Texte source:
La délégation aux droits des femmes joue un rôle crucial dans l'évaluation de nos politiques publiques et votre vigilance constante est indispensable pour faire progresser l’égalité entre les femmes et les hommes, que le Président de la République a érigée comme grande cause de ses deux quinquennats successifs.

Avec l’appui de l’Assemblée nationale, une action sans précédent a été engagée, notamment pour lutter contre les violences faites aux femmes. C'est à ce titre que la Première ministre Élisabeth Borne a présenté le 8 mars dernier, Journée internationale des droits des femmes, le plan interministériel pour l'égalité entre les femmes et les hommes 2023-2027 « Toutes et tous égaux ». Celui-ci se décline en 161 mesures, réparties en quatre axes prioritaires qui orientent l'action des ministères pour les prochaines années : la lutte contre les violences faites aux femmes, la santé des femmes, l'égalité professionnelle et économique, et la culture de l'égalité. Ce sont les principes de ma feuille de route et les priorités de mon action.

Le Grenelle contre les violences conjugales, qui a permis un débat public spécifique et entraîné une mobilisation massive, a débouché sur cinq lois qui contiennent de grandes avancées. Notre priorité a d’abord été de recueillir la parole des victimes. Cela s’est traduit par l’extension de la ligne téléphonique d’information et d'écoute 3919, ouverte vingt-quatre heures sur vingt-quatre et sept jours sur sept, et la formation de plus de 150 000 policiers et gendarmes aux violences intrafamiliales et sexuelles, dont 100 % des élèves des écoles de police et de gendarmerie. Nous avons aussi développé les dispositifs de protection des femmes. Ainsi, nous avons considérablement augmenté notre capacité d'hébergement d'urgence, qui atteindra 11 000 places en 2024 contre 5 000 en 2017, tout en déployant 1 000 bracelets anti-rapprochement – dont une nouvelle génération arrive d’ailleurs dès la fin de l’année – et 5 000 téléphones grave danger, dont 75 % sont utilisés aujourd’hui, ce qui laisse une réserve. En 2021, 6 000 ordonnances de protection ont été délivrées, soit une hausse de plus de 90 % rendue possible par la forte baisse du délai de délivrance, que nous avons fait passer de quarante jours à six. Enfin, nous nous sommes attachés à mieux sanctionner et à mieux suivre les auteurs, avec l'ouverture de trente centres de prise en charge des auteurs de violences conjugales (CPCA) qui assurent un accompagnement psychologique et social de ces individus, y compris de leurs addictions, pour lutter contre la récidive.

Consignes:
(a) D'après le texte source, en combien de mesures se décline le plan interministériel « Toutes et tous égaux » ?
(b) Reformulez sous forme de liste le paragraphe du texte source qui commence par « Avec l’appui de l’Assemblée nationale », en conservant ses faits principaux.
(c) Traduisez en anglais cette phrase du texte source : « Notre priorité a d’abord été de recueillir la parole des victimes. »
Les lignes qui suivent n'ont aucun lien avec le texte source.

Données brutes:
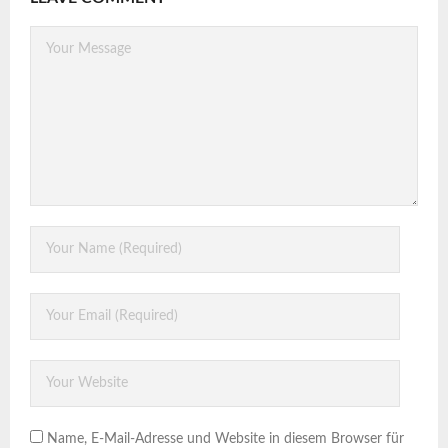
Name, E-Mail-Adresse und Website in diesem Browser für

Corrigé:
(a) Il se décline en 161 mesures.

(b)
- Avec l'appui de l'Assemblée nationale, une action sans précédent a été engagée, notamment contre les violences faites aux femmes.
- Le 8 mars, Journée internationale des droits des femmes, la Première ministre Élisabeth Borne a présenté le plan interministériel pour l'égalité entre les femmes et les hommes 2023-2027 « Toutes et tous égaux ».
- Ce plan compte 161 mesures réparties en quatre axes prioritaires : la lutte contre les violences faites aux femmes, la santé des femmes, l'égalité professionnelle et économique, et la culture de l'égalité.
- Ces axes constituent les principes de la feuille de route et les priorités de l'action de la personne qui s'exprime.

(c) Our first priority was to gather the testimony of victims.